Merchant payments perfectly illustrate this dynamic. Studies indicate their volume increased by over 40% in 2025, positioning this segment as one of the ecosystem’s most vibrant. This evolution reflects a deeper reality: mobile money is progressively becoming an everyday tool for commerce. We see this trend across digital services, internet subscriptions, transportation, education, retail, and numerous other sectors. Cross-border payments will also continue their upward trajectory as African businesses increasingly operate in multiple markets. Mobile money is no longer a niche product; it has transformed into an essential infrastructure for African commerce.
The mutual recognition agreement for licenses between Ghana and Rwanda was seen as a significant indicator for African cross-border payments. What does this reveal, in your opinion, about the evolving regulatory cooperation between African jurisdictions?
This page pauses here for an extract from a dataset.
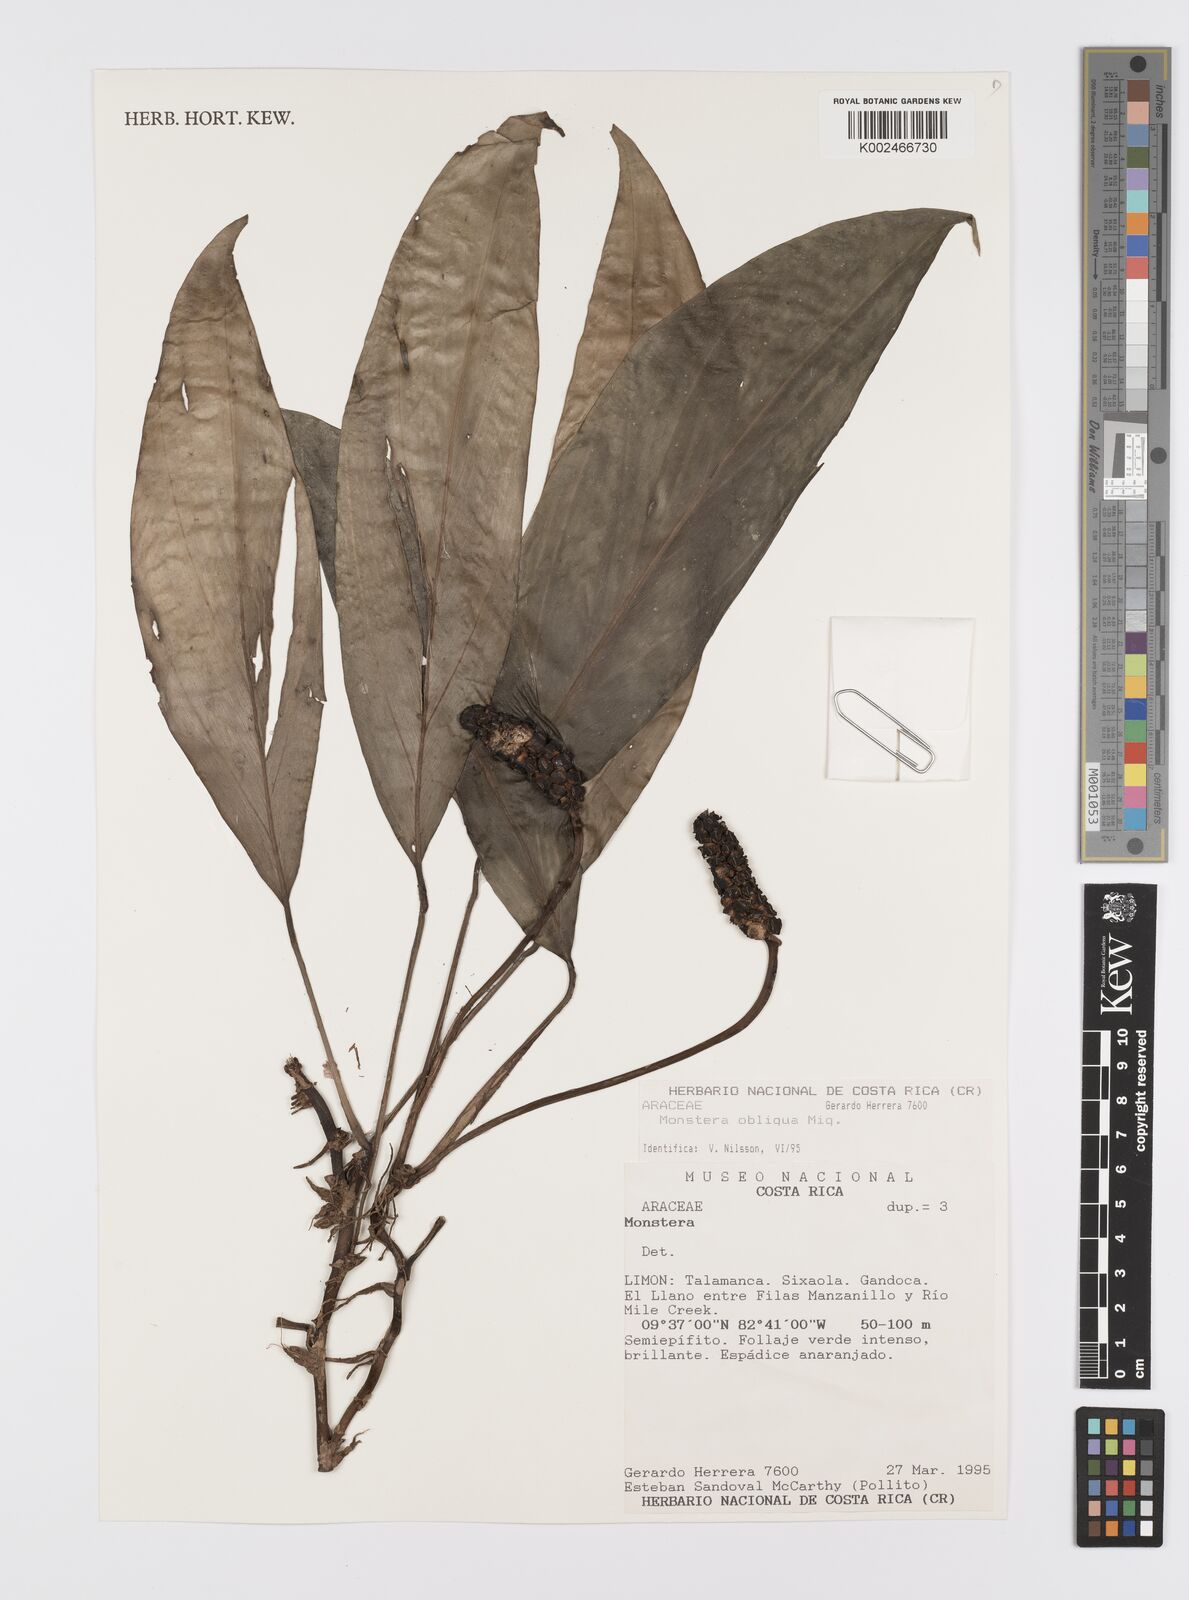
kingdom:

Is this a precedent that can be widely replicated, or is it an advancement still highly specific to certain conditions?
I believe it reflects a fundamental trend that is becoming increasingly apparent across the continent. African regulators are recognizing that trade, investment, and the digital economy are growing more integrated, and that regulatory cooperation can bolster economic growth while maintaining necessary safeguards. The Ghana-Rwanda agreement is one such example. The harmonized framework of the UEMOA is another. While the approaches differ, they convey the same reality: economic activity now extends far beyond national borders. There will likely not be a single model applicable everywhere, but the growing willingness to collaborate, share experiences, and construct common frameworks represents a very positive evolution for African trade and investment.
Ultimately, Africa will require more mechanisms for mutual recognition and regulatory harmonization to sustain the growth of cross-border payments.
Many stakeholders envision a future fluid and interoperable African payment network. What, in your view, is the realistic path toward achieving this goal? What prerequisites must be met as a priority?
The encouraging aspect is that the primary foundations are already in place. Mobile money adoption is robust. Financial institutions continue to invest in digital infrastructure. Initiatives like PAPSS, PI-SPI, and various regional interoperability programs demonstrate a shared ambition to enhance connectivity. The next step hinges on increased collaboration among operators, banks, infrastructure providers, and regulators. The objective should not solely be to accelerate payments.
The objective must be to support commerce, trade, and economic participation across the entire continent.
When businesses can more easily serve customers in multiple countries, when consumers have more options, and when financial institutions access a larger regional market, the entire ecosystem benefits. However, technology alone will not suffice. It will also be necessary to address issues related to currency management, compliance, fraud prevention, and the governance of payment networks.
What role can infrastructure companies like PawaPay play in supporting the growth of a regional hub such as Côte d’Ivoire? Where can you create the most value?
Our role is to reduce friction. Whenever a business aims to expand into multiple African markets, it encounters significant technical, regulatory, and operational complexity. An infrastructure provider like PawaPay simplifies this expansion.
We empower businesses, banks, and fintechs to rapidly access multiple markets via a single, unified platform.
For a regional hub like Côte d’Ivoire, this translates into increased investment, greater innovation, and more businesses capable of operating on a regional and even continental scale. The greatest value we can create is to accelerate the circulation of funds, services, and economic opportunities across Africa. In our view, the next phase of African financial development will not only be digital; it will also be profoundly pan-African.